おうむの復讐

外出自粛をいい機会に、本の整理をぼちぼちと進めている。ただ面白そうな本が発掘されると読みふけってしまうので整理は遅々として進まない。むしろ散らかる一方ともいえよう。

発掘された本の一冊がこれ ↓ 、アン・オースティンの『おうむの復讐』である。この小説は江戸川乱歩と井上良夫との往復書簡でわりといい評価をもらっていたように思う。


実は今回初めて読んだ。いかにもクラシックで、いい意味で絵空事なのが浮世離れしていて大変よろしい。こんな時節に読むには最適の本のような気がする。とある下宿屋で孤独に暮らしている老婆が殺される。この人は体重三百ポンドで体が弱っているため部屋から出られない。大変な資産をもっているらしい。遺言状をしばしば書き換えて下宿の住人を順繰りに遺産相続人にしていくのが趣味(?)である。

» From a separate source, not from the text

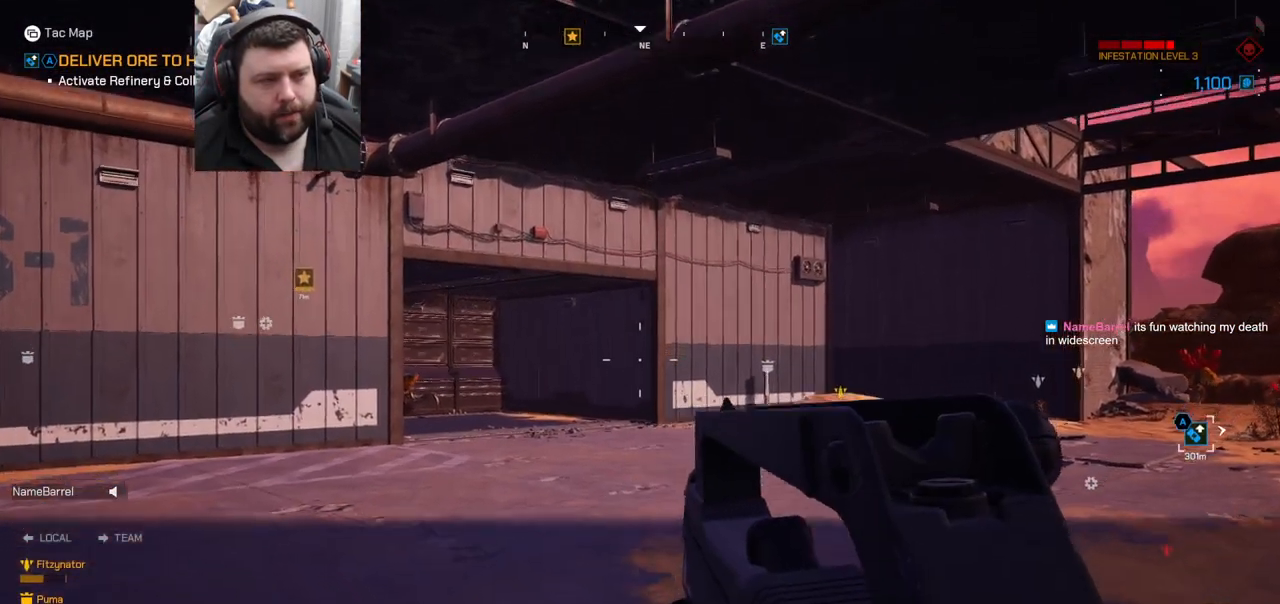
{"buttons": [], "left_stick": "up", "right_stick": "center", "events": [[183, "right_stick", "center"]]}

この老婆の趣味の設定でもうかがわれるように、作者は別乾坤の物語としての推理小説を書くツボを心得ていて、尋問や捜査の描写がえんえんと続くけれども書き方がうまくて面白く読める。翻訳も悪くない。クラシックミステリの醍醐味を味わえる作風である。そろそろダレてきたかなと思うと新しく事件が起こる、その呼吸なぞうまいものだ。あと老婦人が娘の死んだのを知らなかったとか、部屋を出られないために新しく下宿人が来ても誰だかわからないとか、細かいところがうまく考えられている。

まあ大昔のミステリなんで犯人はバレバレなのだが、逆にいえばそれだけ手がかりがフェアに出されていて好感がもてる。軽本格の秀作といえようか。